───── Records for the task

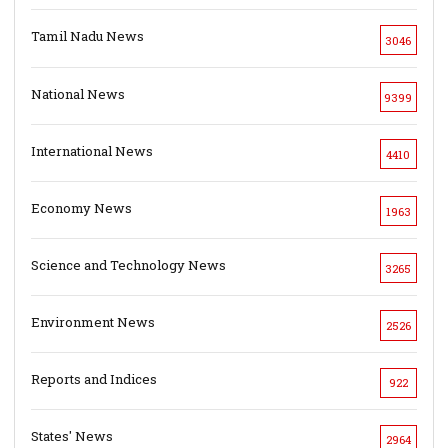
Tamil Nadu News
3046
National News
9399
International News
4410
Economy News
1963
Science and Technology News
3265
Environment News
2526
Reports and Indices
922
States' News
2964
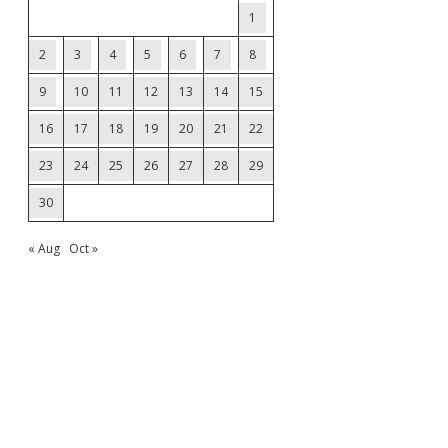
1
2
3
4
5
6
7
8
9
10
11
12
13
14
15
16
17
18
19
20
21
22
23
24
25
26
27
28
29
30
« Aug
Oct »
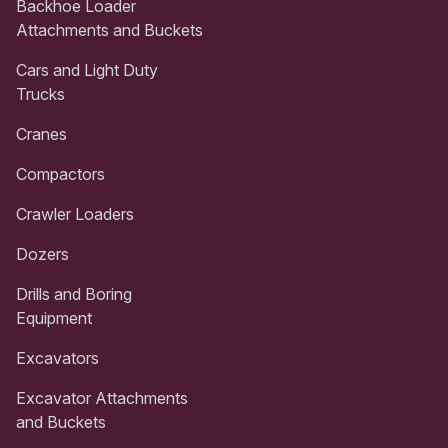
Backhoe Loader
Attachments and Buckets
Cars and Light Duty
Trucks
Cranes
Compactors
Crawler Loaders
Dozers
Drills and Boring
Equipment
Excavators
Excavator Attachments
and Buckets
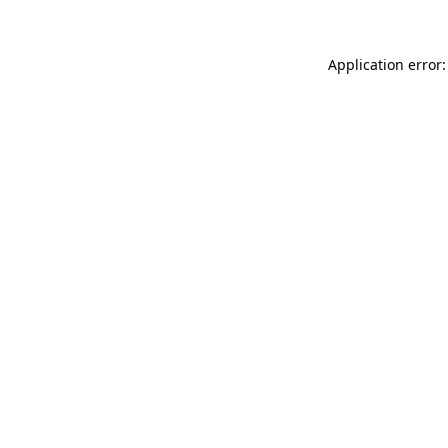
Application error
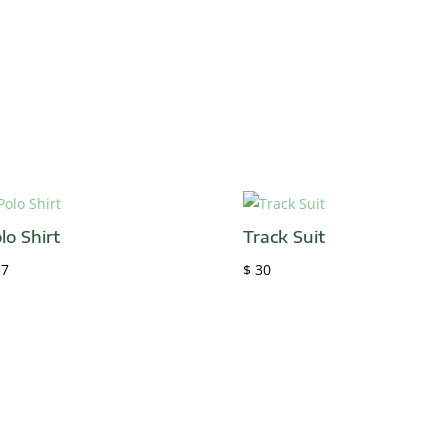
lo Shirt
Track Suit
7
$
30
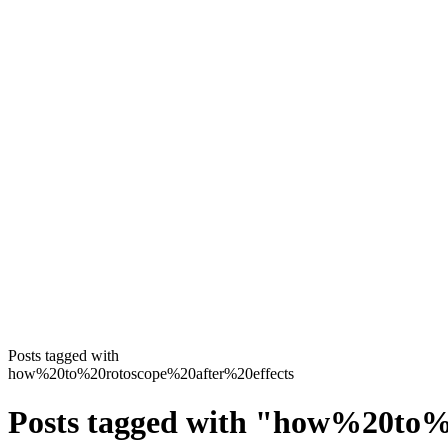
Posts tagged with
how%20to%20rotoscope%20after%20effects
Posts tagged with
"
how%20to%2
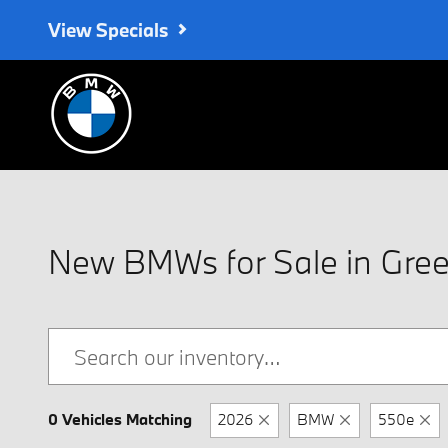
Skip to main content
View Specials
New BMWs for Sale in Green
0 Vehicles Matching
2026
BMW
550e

──────────

**Problem description**
Where a line of the records holds the word "News", copy that line.

**The completed task**
Tamil Nadu News
National News
International News
Economy News
Science and Technology News
Environment News
States' News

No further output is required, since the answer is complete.